A wide range of non-banking service providers are beginning to embed payments into their suite of offerings making them an invaluable part of an elegant, customer-first digital experience. For example, popular social sharing sites are a great example of a digital platform where "billions of intents” - the need for a home, car, travel - are broadcast by customers. In a customer's buying cycle - the trigger, discovery, and consideration - happens here. These micro-moments provide opportunities to blend payment products with customers’ life needs and improve lifetime value.

For issuers, at a time of declining interchange fees, slimming market share due to increasing adoption of real-time payment rails — the demand for broader integrated services has paved the way to remain competitive by remodelling core card products and capturing new revenue streams. Instant virtual cards can help issuers build new value ecosystems, seek new markets, and address heightened customer expectations for immersive payment experiences. And the opportunity is significant. Juniper Research forecasts that the global value of virtual card transactions will reach US$6.8 trillion in 2026, from US$1.9 trillion in 2021. Payments industry consultancy Mercator Advisory Group anticipates that virtual card use will outpace physical business credit card use by 2024.

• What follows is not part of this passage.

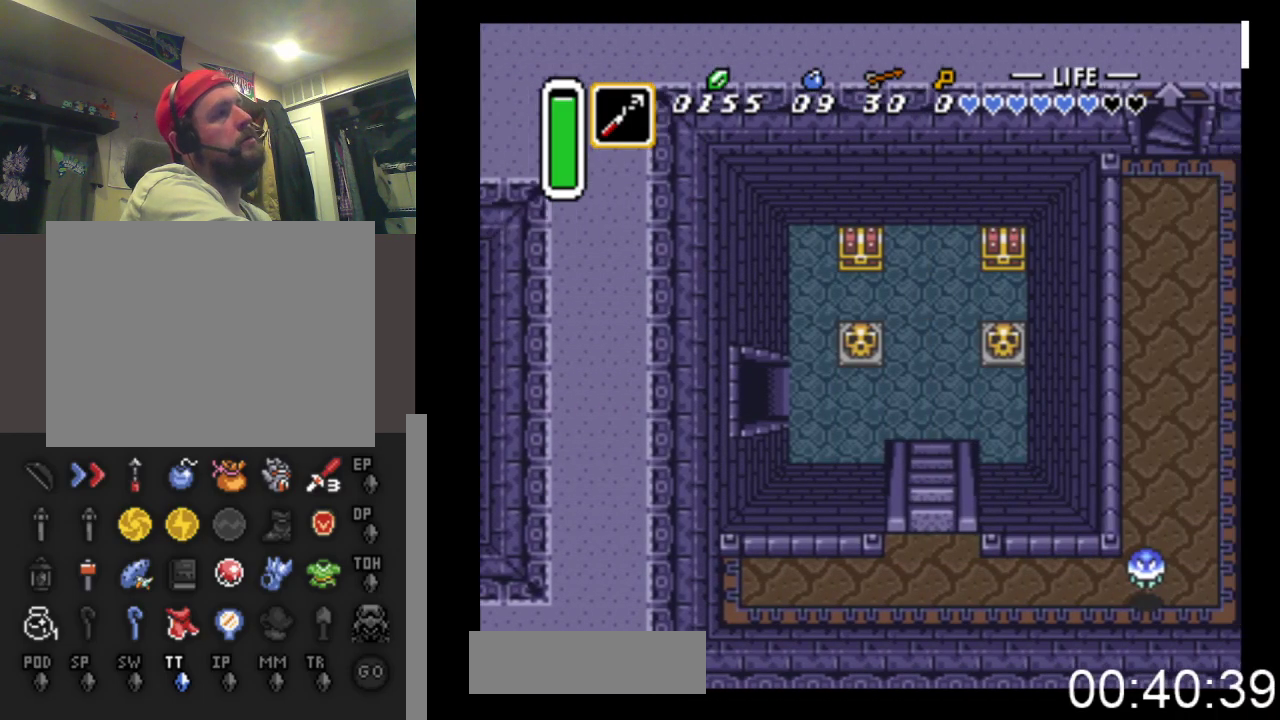
{"buttons": ["DPAD_RIGHT"], "events": []}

Virtual cards essentially function in the same manner as a physical prepaid or a debit card, minus the plastic. They are, emerging as the preferred form of payment because these cards can be provisioned and activated on-demand to facilitate secure online, in-app or mobile payments. The rules that govern virtual cards can be quickly programmed, giving issuers complete flexibility to customize products aligned to specific business needs. Virtual cards, for instance, can be generated to settle a specific vendor transaction -- locked down to a specified amount, and time limit -- or as a general-purpose card. Payments outside of these parameters are simply not authorised, seamlessly protecting buyers from fraudulent transactions without impacting the user experience.

An API-first framework provides issuers the flexibility to tap into adjacent ecosystems and embed payments into an almost unlimited number of consumer and corporate applications. To attract digital-first consumers, new age banks and companies are embedding virtual cards into smart devices to provide e-commerce, mobile and point-of-sale payments. YAP Middle East, the leading digital banking platform in the MEA region, for instance, combines virtual cards with added value capabilities such as intuitive card controls, bill payments and spend tracking. Singapore’s Grab, which began as a ride-hailing service like Uber, for instance, has embedded payment services and its own wallet into its app.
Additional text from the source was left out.